Find the Best Money Market for You
Whether you choose a money market fund or account largely depends on the money's purpose.
Two kinds of money market vehicles are money market mutual funds and money market deposit accounts. For those looking for a place to park cash, the difference is often a point of confusion. Banks and credit unions offer the deposit-account version, usually called a money market account, or MMDA. These accounts come without market risk and are protected by the Federal Deposit Insurance Corp. (see Are Your Bank Deposits Insured?). The mutual fund version—often called a money market fund, or just money fund—holds such short-term investments as Treasury bills and other government securities, commercial paper, and certificates of deposit. Money market funds are low-risk—but they don’t match the safety of money market accounts, and they are not FDIC-insured.
Starved for yield. The Federal Reserve lopped short-term interest rates to near zero earlier this year, and in response, money-fund yields have fallen more quickly than those of money market accounts. “Yields on bank deposits tend to lag the Fed, and that’s a benefit when rates are going down,” says Peter Crane, president of Crane Data, which tracks money market funds. As shown in the tables, you could recently get as much as 0.6% on a taxable money fund, 0.32% on a tax-free fund and about 2% on a money market account.
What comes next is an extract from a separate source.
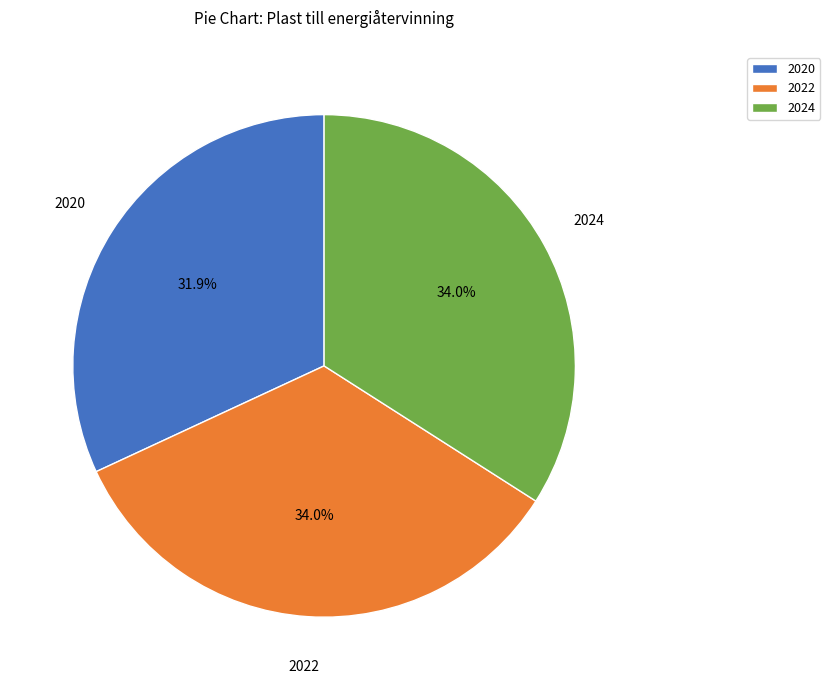

What percentage is the 2020 slice, to the nearest percent?

32%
Taxable money market funds recently had an average 30-day compound yield of 0.09%, and tax-free funds yielded 0.05%, according to iMoneyNet. Money market account yields averaged 0.09% on balances of less than $100,000, according
to the FDIC.
The decision of whether to use a money market fund or account largely boils down to the money’s purpose. For emergency savings or other cash that needs to be safe and readily accessible from your bank, a money market account makes sense. Money that you may want to quickly move into the market—say, to scoop up stocks at low prices during a dip—is often best parked in a money market fund linked to the rest of your investment portfolio.